A importância dada à submissão é tão grande entre os maometanos que a própria religião deles é denominada de “Islam”, que, em árabe, significa, precisamente, “submissão”.

Aliás, para eles, o primeiro islâmico foi Abraão, exatamente porque teria sido o primeiro homem a, deliberadamente, dizer-se sujeito e submisso a Deus, como consta no Corão:

 “E quando o seu Senhor lhe disse: Submete-te a Mim!, respondeu: Eis que me submeto ao Senhor do Universo! Abraão legou esta crença aos seus filhos, e Jacó aos seus, dizendo-lhes: Ó filhos meus, Deus vos legou esta religião; apegai-nos a ela, e não morrais sem serdes submissos (a Deus)”. (2:130,131).  

– A noção de que é necessário obedecermos a Deus não é, entretanto, o único fator que denota a importância de o crente ser consciente da doutrina da mordomia.

Quando temos consciência de que devemos obedecer a Deus, também nos conscientizamos de que a vida com Deus é algo distinto de uma religião, é algo muito mais intenso e amplo do que ter uma vida religiosa.

Servir a Deus, ter de obedecer-Lhe é viver com Ele, é estar Lhe agradando a cada momento, a cada instante, é ter a consciência de que, como diz a poetisa Mary Whittle Moody (1870- ?), “cada momento sou Teu, ó Senhor” (verso final do refrão do hino 354, “Cada momento”, do Cantor Cristão).

– Mas, por que a doutrina da mordomia dá-nos esta noção de que o serviço a Deus é algo diferente da religião? 

Simplesmente porque, quando tomamos consciência de que devemos servir a Deus, de que devemos obedecer-Lhe, passamos a perceber que obedecer a um Ser onipresente implica em obedecer-Lhe em todo lugar; obedecer a um Ser onisciente implica em obedecer-Lhe em todo o tempo, pois Ele sabe de todas as coisas; obedecer a um Ser onipotente implica em obedecer-Lhe de todo o nosso ser, pois não podemos resistir-Lhe.

Ora, a partir do instante em que tomamos consciência de que temos de ter uma integra submissão, nossa vida não passa mais a ser nossa, mas do Senhor, pois não haverá instante, aspecto ou prisma de nossas vidas em que poderemos dispensar a necessidade de agradar e de obedecer a Deus.

Foi esta situação que o apóstolo Paulo percebeu ao afirmar que não mais vivia, mas, sim, Cristo vivia nele (Gl.2:20).

– Bem diferente desta realidade é termos uma religião. Religião, como diz o termo, é uma religação, ou seja, o retorno de um contacto entre o homem e uma divindade ou uma entidade superior. Quando se tem uma religião, tem-se o direcionamento de uma vida para amoldá-la a certos princípios, a certas regras, a certas ideias preconcebidas e que explicam o mundo de acordo com o ponto-de-vista do fundador da religião e de seus seguidores.
+===+
▶ _Instruções do exercício_:
De acordo com o texto da página, qual é o significado da palavra “Islam” em árabe? As linhas a seguir não têm relevância para este exercício.
+===+
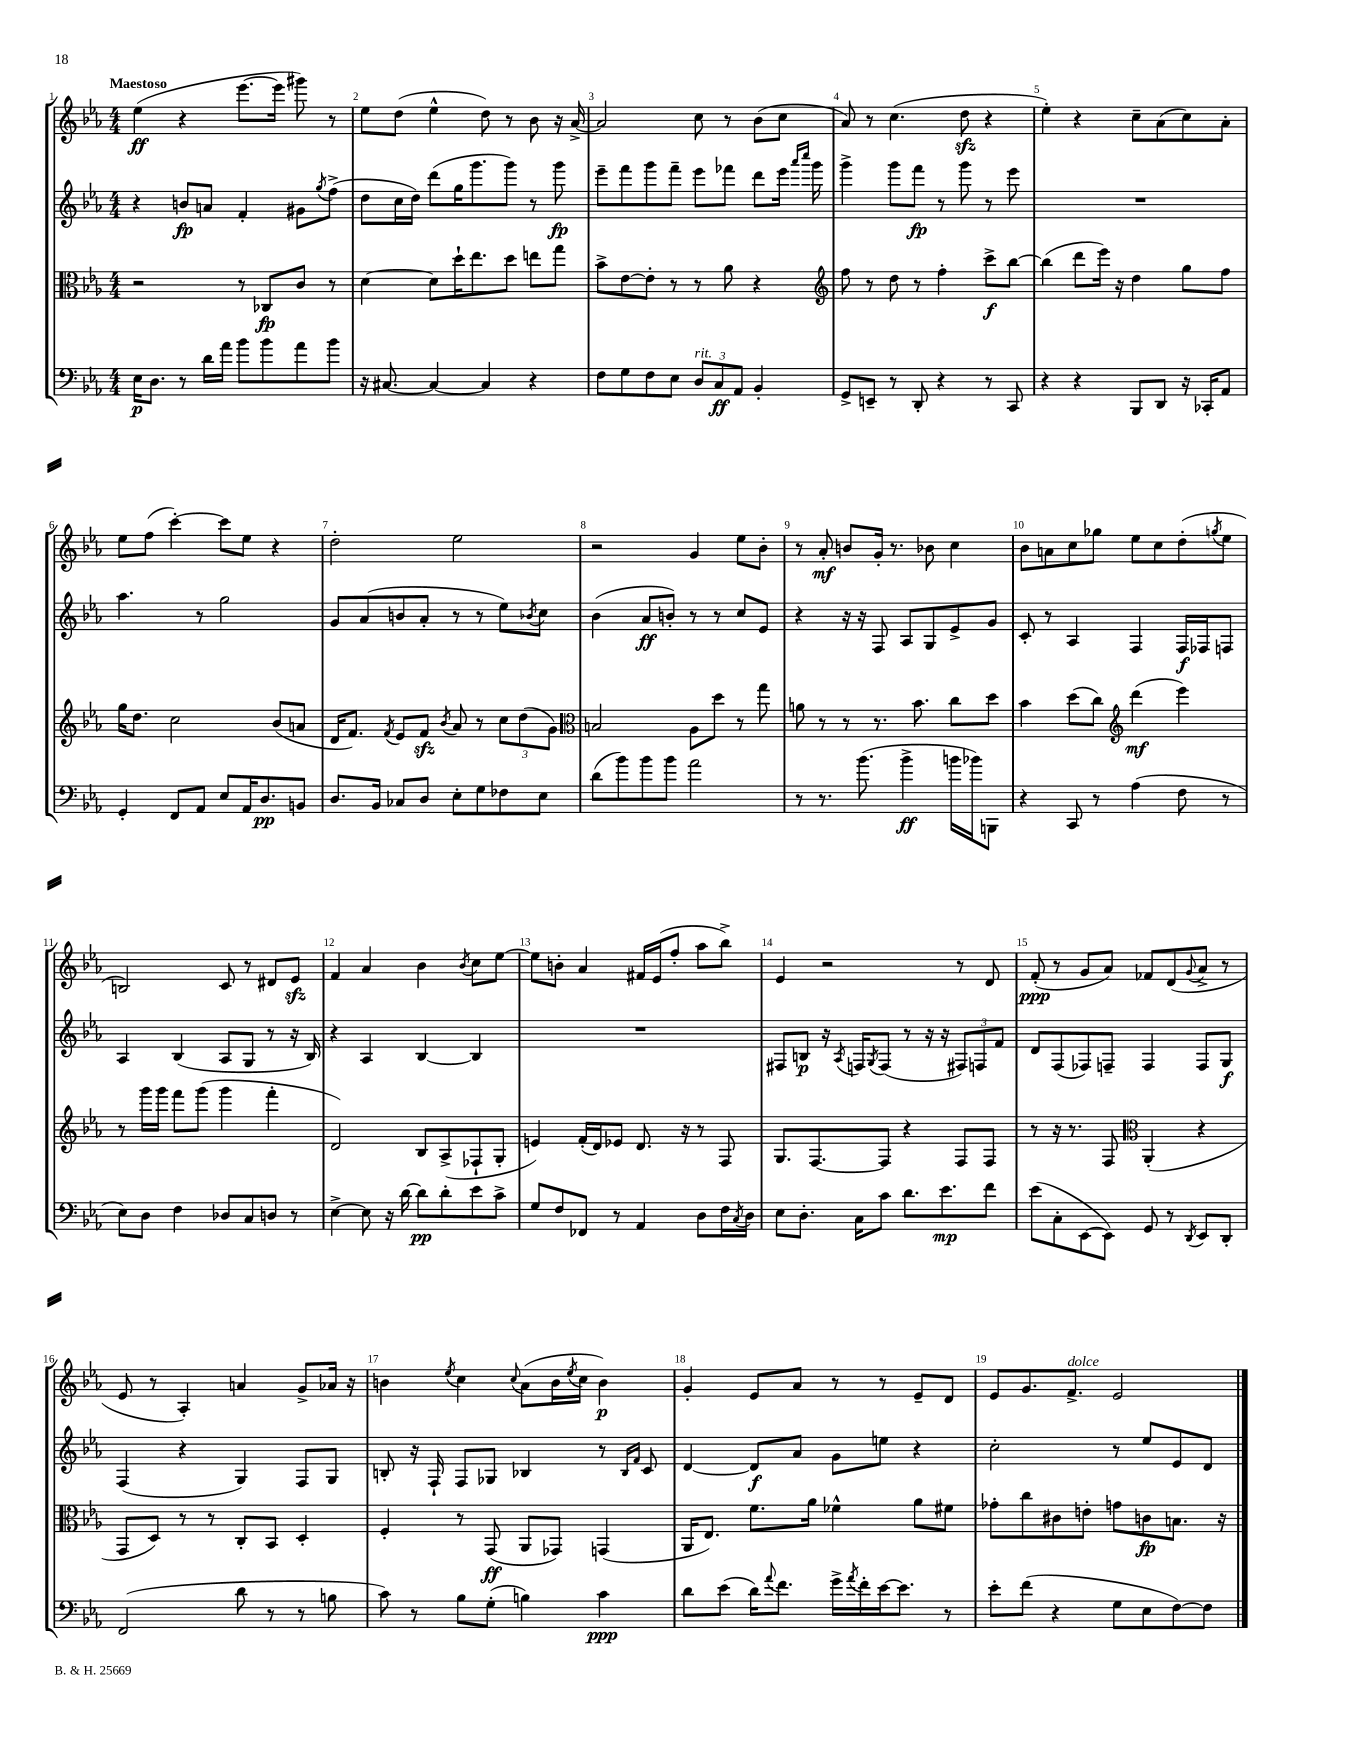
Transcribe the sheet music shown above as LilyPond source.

<<
\new StaffGroup <<
\new Staff = "s0" {
    \clef treble \key ees \major \numericTimeSignature \time 4/4 \tempo "Maestoso"
    ees''4\ff( r4 ees'''8.~ ees'''16 gis'''8) r8 |
    ees''8 d''8( ees''4-^ d''8) r8 bes'8 r16 aes'16~-> |
    aes'2 c''8 r8 bes'8( c''8 |
    aes'8) r8 c''4.( d''8\sfz r4 |
    ees''4-.) r4 c''8-- aes'8( c''8) aes'8-. |
    ees''8 f''8( c'''4~-.) c'''8 ees''8 r4 |
    d''2-. ees''2 |
    r2 g'4 ees''8 bes'8-. |
    r8 aes'8-.\mf b'8 g'16-. r8. bes'8 c''4 |
    bes'8 a'8 c''8 ges''8 ees''8 c''8 d''8-.( \acciaccatura { g''8 } ees''8 |
    b2) c'8 r8 dis'8 ees'8\sfz |
    f'4 aes'4 bes'4 \acciaccatura { bes'8 } c''8 ees''8~ |
    ees''8 b'8-. aes'4 fis'16 ees'16( f''8-. aes''8 bes''8->) |
    ees'4 r2 r8 d'8 |
    f'8-.\ppp( r8 g'8 aes'8) fes'8 d'8( \appoggiatura { g'8 } aes'8-> r8 |
    ees'8 r8 aes4-.) a'4 g'8-> aes'16 r16 |
    b'4 \acciaccatura { ees''8 } c''4 \appoggiatura { c''8 } aes'8( b'16 \acciaccatura { ees''8 } c''16 b'4\p) |
    g'4-. ees'8 aes'8 r8 r8 ees'8-- d'8 |
    ees'8 g'8. f'8.->^\markup { \italic "dolce" } ees'2 \bar "|." |
}
\new Staff = "s1" {
    \clef treble \key ees \major \numericTimeSignature \time 4/4
    r4 b'8\fp a'8 f'4-. gis'8 \acciaccatura { g''8 } f''8->( |
    d''8 c''16 d''16) d'''8( g''16 g'''8. g'''8) r8 g'''8\fp |
    ees'''8-- f'''8 g'''8 f'''8-- ees'''8 fes'''8 d'''8 ees'''16 \grace { aes'''16 c''''16 } g'''16 |
    g'''4-> g'''8 f'''8\fp r8 g'''8 r8 ees'''8 |
    R1 |
    aes''4. r8 g''2 |
    g'8 aes'8( b'8 aes'8-. r8 r8 ees''8) \acciaccatura { bes'8 } c''8 |
    bes'4( aes'8\ff b'8-.) r8 r8 c''8 ees'8 |
    r4 r16 r16 f8 aes8 g8 ees'8-> g'8 |
    c'8-. r8 aes4 f4 f16\f fes16 f8 |
    aes4 bes4( aes8 g8 r8 r16 bes16) |
    r4 aes4 bes4~ bes4 |
    R1 |
    fis8 b8\p r16 \acciaccatura { aes8 } f16 \acciaccatura { g8 } f8( r8 r16 r16 \tuplet 3/2 { fis8) f8 f'8 } |
    d'8 f8( fes8) f8-- f4 f8 g8\f |
    f4( r4 g4) f8 g8 |
    b8-. r16 f16-! f8 ges8 bes4 r8 \grace { bes16 f'16 } c'8 |
    d'4~ d'8\f aes'8 g'8 e''8 r4 |
    c''2-. r8 ees''8 ees'8 d'8 \bar "|." |
}
\new Staff = "s2" {
    \clef alto \key ees \major \numericTimeSignature \time 4/4
    r2 r8 ces8\fp c'8 r8 |
    d'4~ d'8 d''16-! ees''8. d''8 e''8 g''8 |
    bes'8-> ees'8~ ees'8-. r8 r8 aes'8 r4 |
    \clef treble f''8 r8 d''8 r8 f''4-. c'''8->\f bes''8~ |
    bes''4( d'''8 ees'''16) r16 d''4 g''8 f''8 |
    g''16 d''8. c''2 bes'8( a'8 |
    d'16 f'8.) \acciaccatura { f'8 } ees'8 f'8\sfz \acciaccatura { bes'8 } aes'8 r8 \tuplet 3/2 { c''8 d''8( g'8) } |
    \clef alto b2 aes8 d''8 r8 g''8 |
    a'8 r8 r8 r8. bes'8. c''8 d''8 |
    bes'4 d''8( c''8) \clef treble d'''4\mf( ees'''4) |
    r8 g'''16 g'''16 f'''8 g'''8( g'''4 f'''4-. |
    d'2) bes8 aes8->( fes8-! g8-. |
    e'4) f'16-.( d'16) ees'8 d'8. r16 r8 f8 |
    g8. f8.~ f8 r4 f8 f8 |
    r8 r16 r8. f8 \clef alto aes,4-.( r4 |
    g,8 d8) r8 r8 c8-. bes,8 d4-. |
    f4-. r8 g,8\ff( aes,8 ges,8) g,4( |
    aes,16 ees8.) f'8. aes'16 fes'4-^ aes'8 fis'8 |
    ges'8-. c''8 cis'8 e'8-. g'8 c'8\fp b8. r16 \bar "|." |
}
\new Staff = "s3" {
    \clef bass \key ees \major \numericTimeSignature \time 4/4
    ees16\p d8. r8 d'16 aes'16 bes'8 bes'8 aes'8 bes'8 |
    r16 cis8.~ cis4~ cis4 r4 |
    f8 g8 f8 ees8 \tuplet 3/2 { d8^\markup { \italic "rit." } c8\ff aes,8 } bes,4-. |
    g,8-> e,8-- r8 d,8-. r4 r8 c,8 |
    r4 r4 bes,,8 d,8 r16 ces,16-. aes,8 |
    g,4-. f,8 aes,8 ees8 aes,16 d8.\pp b,8 |
    d8. bes,16 ces8 d8 ees8-. g8 fes8 ees8 |
    d'8( bes'8) bes'8 bes'8 aes'2 |
    r8 r8. bes'8.( bes'4->\ff b'16 bes'16) b,,8 |
    r4 c,8 r8 aes4( f8 r8 |
    ees8) d8 f4 des8 c8 d8 r8 |
    ees4~-> ees8 r16 d'16~ d'8\pp d'8-. ees'8 c'8-> |
    g8 f8 fes,8 r8 aes,4 d8 f16 \acciaccatura { c8 } d16 |
    ees8 d8.-. c16 c'8 d'8. ees'8.\mp f'8 |
    ees'8( c8-. ees,8~ ees,8) g,8 r8 \acciaccatura { d,8 } ees,8 d,8-. |
    f,2( d'8 r8 r8 b8 |
    c'8) r8 bes8 g8-.( b4) c'4\ppp |
    d'8 ees'8( d'16) \appoggiatura { aes'8 } f'8. g'16-> \acciaccatura { aes'8 } f'16-. ees'16~ ees'8. r8 |
    ees'8-. f'8( r4 g8 ees8 f8~) f8 \bar "|." |
}
>>
>>
\layout { \context { \Score \override BarNumber.break-visibility = ##(#f #t #t) barNumberVisibility = #all-bar-numbers-visible } }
+===+
▶ _Em resposta_:
Em árabe, “Islam” significa “submissão”.